In microfracture surgery the damaged cartilage is cleaned and prepped before tiny fractures are made in the bone. The body's natural defense system responds to the breaks and naturally creates marrow-filled blood clots to repair the damaged cartilage. As time passes, the microfractures are repaired and replaced with new cartilage. The replacement cartilage is not quite as durable as the original cartilage but is effective enough to allow an athlete to return to activity.
Kidd and Stoudemire have both played at high levels since undergoing the surgery though Stoudemire continues to have issues in his repaired knee eight years later. However Oden isn't just recovering from one surgery, he's attempting to comeback from an unprecedented three microfracture procedures. This is where the Mavs could have a nice ace up their sleeve with their elite medical staff led by athletic trainer Casey Smith.
Smith joined Dallas prior to the 2004-2005 season after spending four years as the assistant athletic trainer and head strength and conditioning coach for the Phoenix Suns, a medical staff consider to be the best in the NBA. He's served as the head athletic trainer for USA basketball, caring for two gold medal squads. We've previously noted Smith's multiple certifications from the National Academy of Sports Medicine and his understanding of biomechanics. Such a skill could help determine if an adjustment to a preexisting muscular imbalance would help Oden minimize the stress placed on and through the knee. Furthermore the Mavs staff is constantly ahead of the curve being one of the first to use advanced treatments such as cryotherapy that could help Oden recover and stay healthy should he choose to join the Mavericks.
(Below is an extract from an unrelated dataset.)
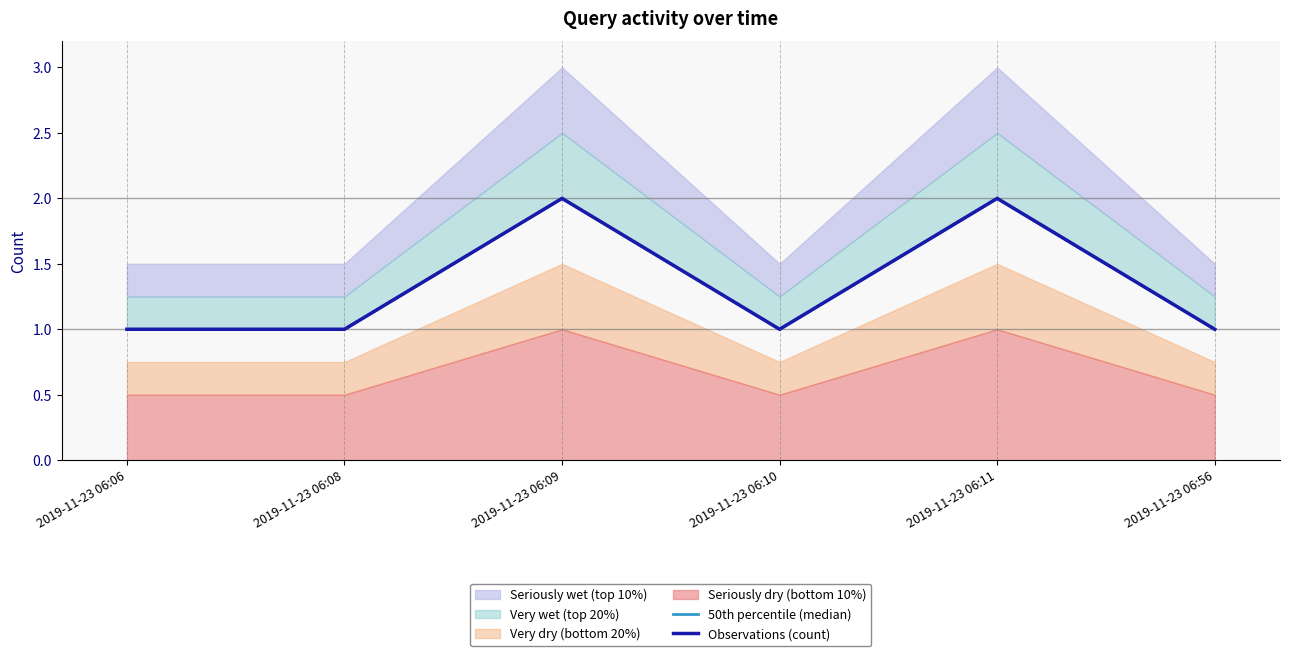

What value does the Observations (count) series have at 2019-11-23 06:10?

1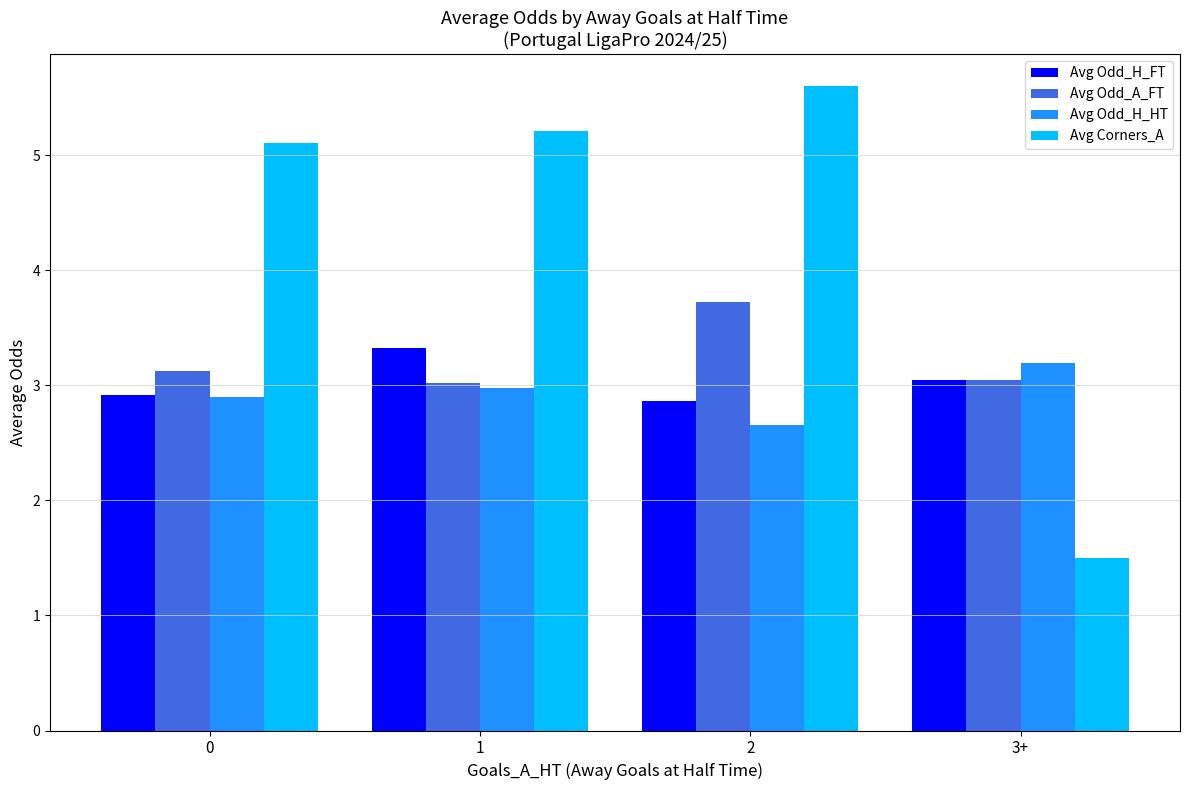

What position from the left is 3+?

4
Having said all that, the risk with Oden remains high. The cartilage in his knees (or lack thereof) remains the biggest issue and there is no ignoring he hasn't played competitively in over four years. However given Dallas' need for a low-post presence and with a well-respected medical staff in house, the Mavericks have positioned themselves to be one of those teams best suited to take that risk.
How will the Mavs minimize that financial risk?
Oden isn't trying to play this year; he's just trying to get paid this year, so he can rehab somebody else's nickel with the promise that IF he's ever a player again, he's YOUR player. An educated guess is that he'll fish for somebody's MLE-level money.
The Mavs' sensible offer: A three-year deal, starting with the minimum salary, that kicks in the final week of this season. Or, heck, the final day. That completes Year 1 of the team's commitment to the player. Then comes Year 2 of the three-year contract -- also at the minimum, in anticipation that Oden is still not a legit force on the court.
In Year 3 he makes the vet's minimum, one more time. And with the completion of his third year, the Mavs have his Bird Rights ... and now Greg Oden can be paid like the standout he would like to be able to project himself to be.
If somebody wants to pay Oden substantially more than that to be an expensive car in the garage that may never run, they can have at it. The Mavs are not in a financial position to do that ... and maybe Oden can be convinced that given his health, Dallas is positioned to help.